Bob Newby (Sean Astin), que eu achava que teria algo mais, não tem. É mesmo só um cara muito legal, do início ao fim, o típico nerd impopular na escola realizando o sonho de ficar com a garota incrível que sempre quis e ser feliz para sempre. Murray Bauman (Brett Gelman) é obcecado por teorias da conspiração e um alívio para o clima de tensão geral — até a trilha sonora muda quando ele está em cena. É também um personagem que já vimos em outras obras, absorto em teorias aparentemente malucas, aquele que vê "atrás das cortinas", mas ele ajuda a resolver duas questões de uma vez só: o destino do laboratório e outra coisa (que já estava na hora)!
Dustin, Will e Hopper
Essa foi a temporada de Jim Hopper (David Harbour), o personagem que resolve (ponto), entra nos túneis, quase morre (mas volta para pegar o chapéu), peita o laboratório, acalma as crianças (do jeito dele), cuida da Eleven, e ainda atende aos chamados normais da cidade. Ele mesmo diz para Joyce, "se tiver algum problema, me ligue antes". E é o típico anti-herói amargurado — que era beberrão, duro, mas com coração grande —, que tem que fazer parte de uma história como essa, já que a brincadeira é usar todos os arquétipos que conhecemos, né?
Stranger Things 2 se passa quase um ano depois dos eventos da primeira temporada e demonstrar que os efeitos de tudo o que aconteceu continuam com toda força foi uma ótima escolha, abrindo espaço para Will Byers (Noah Schnapp) se destacar — o ator conseguiu passar o sofrimento da experiência traumática (e também de sofre com bullying) e o medo extremo de lidar, dentro de si, com um ser que só existe para matar. Ainda entre as crianças, Dustin Henderson (Gaten Matarazzo) se mostra apenas uma criança comum, com piadas fora de hora, uma paixão daquelas inexplicáveis e decisões malucas — sem falar na improvável, mas muito divertida, amizade com Steve Harrington (Joe Keery): outro que brilhou nessa temporada (com direito até a reflexões sobre desilusões amorosas!).
O último episódio é quando tudo acontece ao mesmo tempo, todos os eventos são concluídos, fechando a temporada de forma magnífica, ainda que os cenários das últimas cenas sejam: um simples baile escolar (cheio de beijinhos tímidos e um momento maravilhoso entre Dustin e Nancy) e um estacionamento, quando Jim e Joyce compartilham um cigarro (como em outros tempos mais tranquilos) ao som de The Police, lá no fundo... É quando a música começa a distorcer e a gente é lembrado que teremos uma próxima temporada, que o mal continua solto, e que teremos, portanto, nossa próxima dose de aventura.
Outra coisas:
- Eleven teve a já batida "liberação de poderes" por conta da raiva.

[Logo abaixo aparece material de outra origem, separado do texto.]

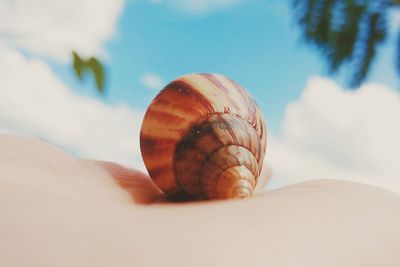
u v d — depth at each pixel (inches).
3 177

Se a gente aceitar que a série é, como dito acima, um apanhado de coisas que já conhecemos, dá para relevar sem problemas. Mas que seria mais bacana uma solução criativa, diferente, seria...
- Joyce, a mãe protetora, para mim, continua incrível. Há quem ache a personagem interpretada de maneira exagerada, caras e bocas demais, mas, talvez eu reagisse da mesma maneira se meu filho fosse levado para outra dimensão.
- Há uma discrepância entre a primeira e segunda metade da temporada: os quatro primeiros episódios da série são muito melhores que os outros. Parecem feitos com mais cuidado, criando mais perguntas e respondendo a outras coisas antigas de uma vez em paralelo, num ritmo perfeito.
- Bob, coitado, tão bonzinho... Um personagem colocado para morrer, estava claro, porém, a maneira grotesca, praticamente comido vivo, me pegou de surpresa.
- A série abusou dos ganchos aos finais de cada episódio, "obrigando", praticamente, a maratonar. É um artificio meio pobre e Stranger Things não precisa disso, a história e os personagens já são interessantes. Mas, se é para escolher (pelo bem do bom-humor!), o melhor deles foi o Demo-dog comendo a gata. Demorei um tempo para recolocar o queixo no lugar. Menção honrosa para Will "engolindo" o monstro (também foi demais)!